Step-by-Step Solution
Here’s exactly how to handle CST when you’re shipping goods from one Indian state to another this year.
- Confirm inter-state movement: Double-check that the buyer’s and seller’s states are different. Same-state sales? Skip CST—use your state’s VAT regime instead.
- Determine eligibility for the C-Form rate: Can the buyer issue Form C? If yes, slap that 2% CST rate on the invoice.
- Calculate CST amount: Multiply the taxable value by the correct rate (2% with Form C, or the state’s rate without it). Example:
Taxable Value ₹100,000 × 2% = ₹2,000. - Generate invoice: List CST as a separate line. Spell out the rate and reference the C-Form when you’ve got one.
- File return (Form A): Report inter-state sales in your CST return (Form A) every month or quarter, depending on how you’re registered.
If This Didn’t Work
- Missing Form C: If the buyer can’t cough up Form C, charge the local VAT rate instead of 2%. Keep proof that the buyer isn’t eligible for the lower rate.

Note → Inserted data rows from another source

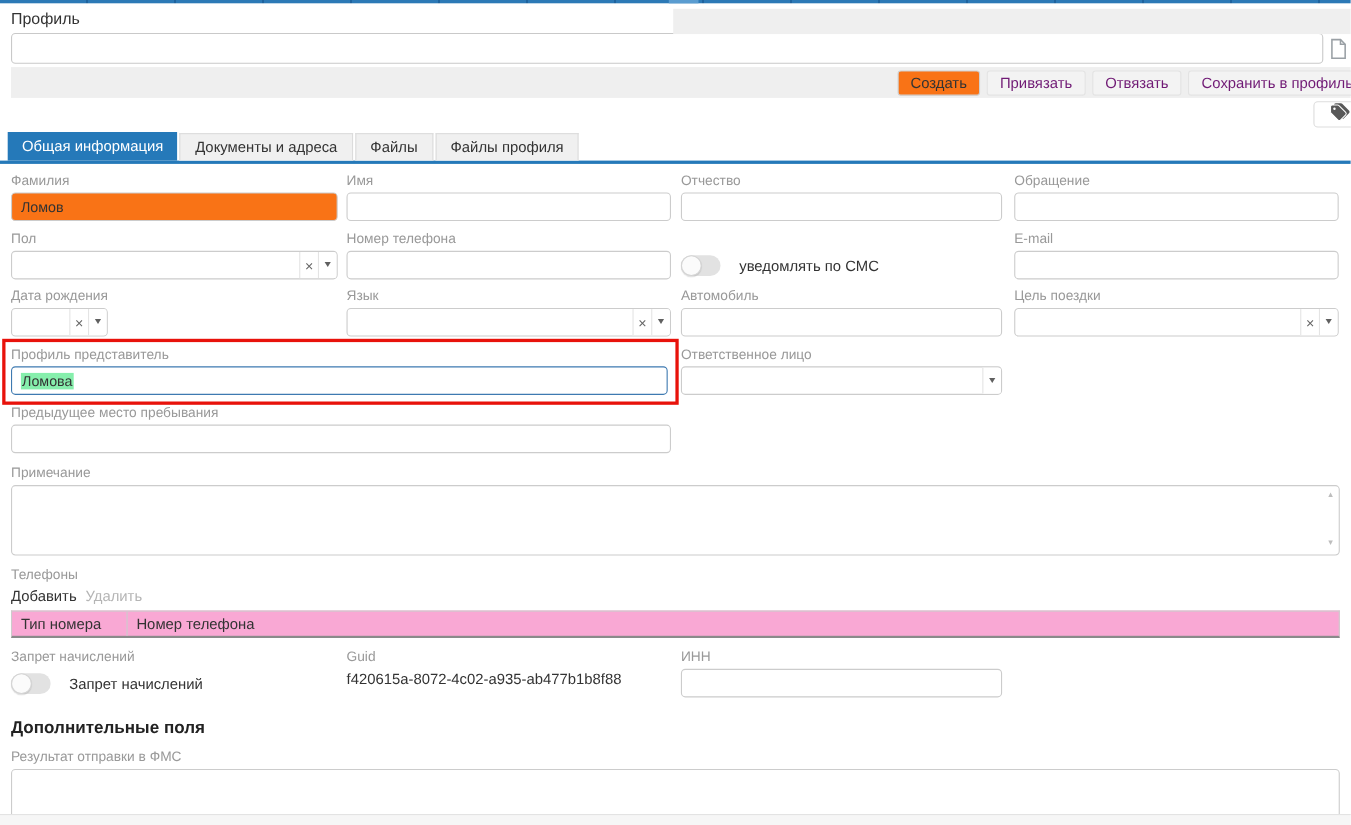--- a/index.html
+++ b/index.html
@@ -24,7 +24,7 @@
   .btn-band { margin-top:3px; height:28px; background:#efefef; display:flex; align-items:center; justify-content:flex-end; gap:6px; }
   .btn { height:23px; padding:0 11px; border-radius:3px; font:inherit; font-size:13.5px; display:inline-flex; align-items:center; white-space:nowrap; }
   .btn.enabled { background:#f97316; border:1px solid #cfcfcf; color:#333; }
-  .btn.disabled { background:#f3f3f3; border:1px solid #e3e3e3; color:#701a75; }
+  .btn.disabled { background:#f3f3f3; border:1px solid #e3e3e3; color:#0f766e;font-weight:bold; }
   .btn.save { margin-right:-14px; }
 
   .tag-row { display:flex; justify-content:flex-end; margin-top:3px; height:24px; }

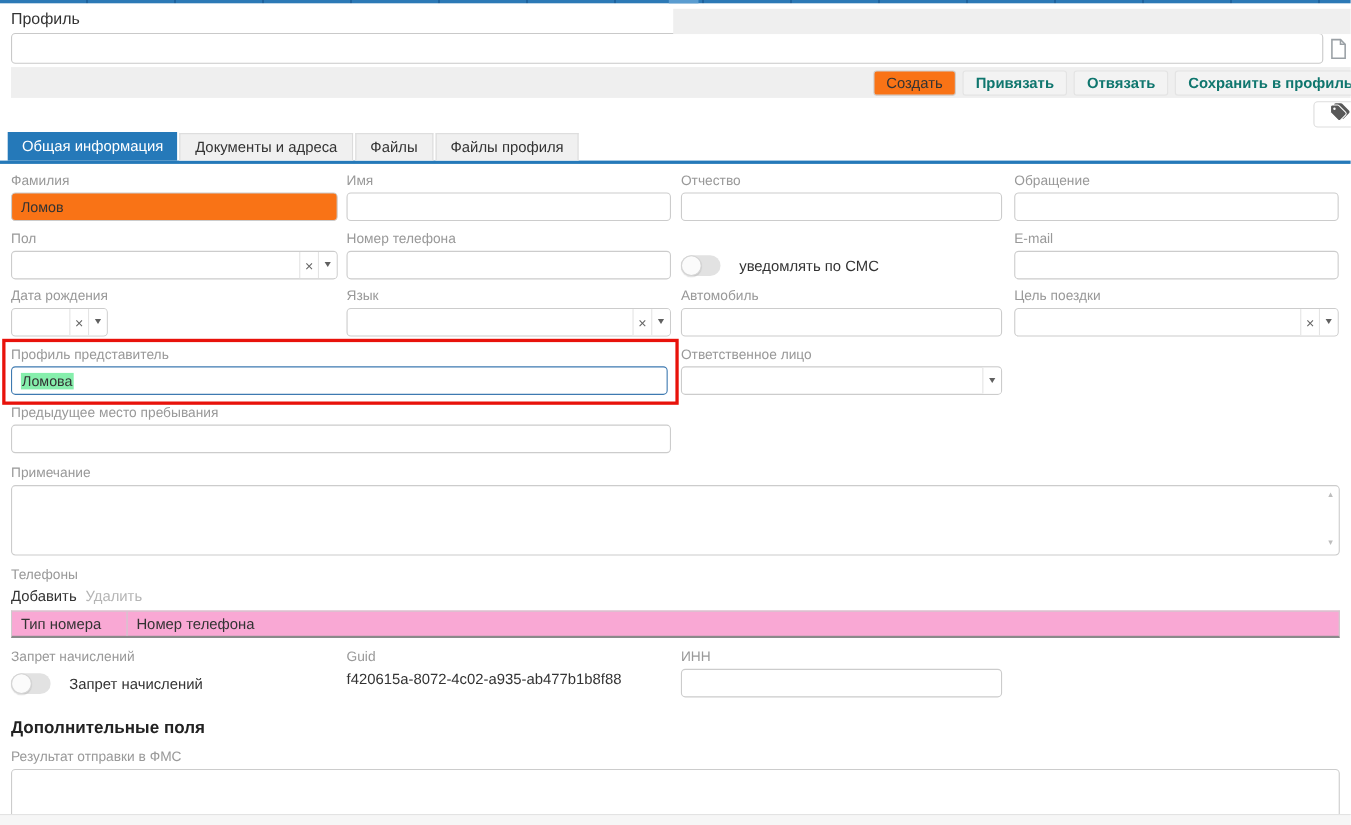--- a/index.html
+++ b/index.html
@@ -74,7 +74,7 @@
   .sa { position:absolute; right:5px; font-size:7px; color:#bdbdbd; line-height:1; cursor:default; }
   .sa.up { top:6px; } .sa.dn { bottom:8px; }
 
-  .links { display:flex; gap:8px; height:17px; margin:1px 0 5px 0; font-size:13.5px; align-items:center; }
+  .links { display:flex; gap:8px; height:17px; margin:1px 0 5px 0; font-size:13.5px; align-items:center;font-family:Liberation Mono, monospace; }
   .link-add { color:#333; cursor:pointer; }
   .link-del { color:#b5b5b5; }
   .ptable { display:flex; border:1px solid #ccc; border-bottom:2px solid #8a8a8a; height:25px; background:#f9a8d4; margin-bottom:10px; }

- Incorrect state code in invoice: Double-check the buyer’s GSTIN. The first two digits should match the destination state—no typos allowed.
- Goods exempt from CST: Some items—like newspapers, books, and agricultural produce—are exempt when moved inter-state. Check the Central Sales Tax (Registration and Turnover) Rules, 1957 for the full list.
Prevention Tips
- Validate buyer GSTIN: Look up the GSTIN on the GST portal before you send the invoice. This confirms the buyer is legit and in the right state.
- Maintain proper documentation: Hold onto signed C-Forms, delivery challans, and invoices for at least seven years. Digital copies are fine as long as you can pull them up fast.
- Use e-Way Bills: Generate an e-Way Bill on the GST portal for every inter-state move over ₹50,000. It’s your proof of movement and keeps you compliant.
- Quarterly reconciliation: Every three months, match your CST invoices against your GST returns. Make sure every inter-state sale is declared and taxed properly.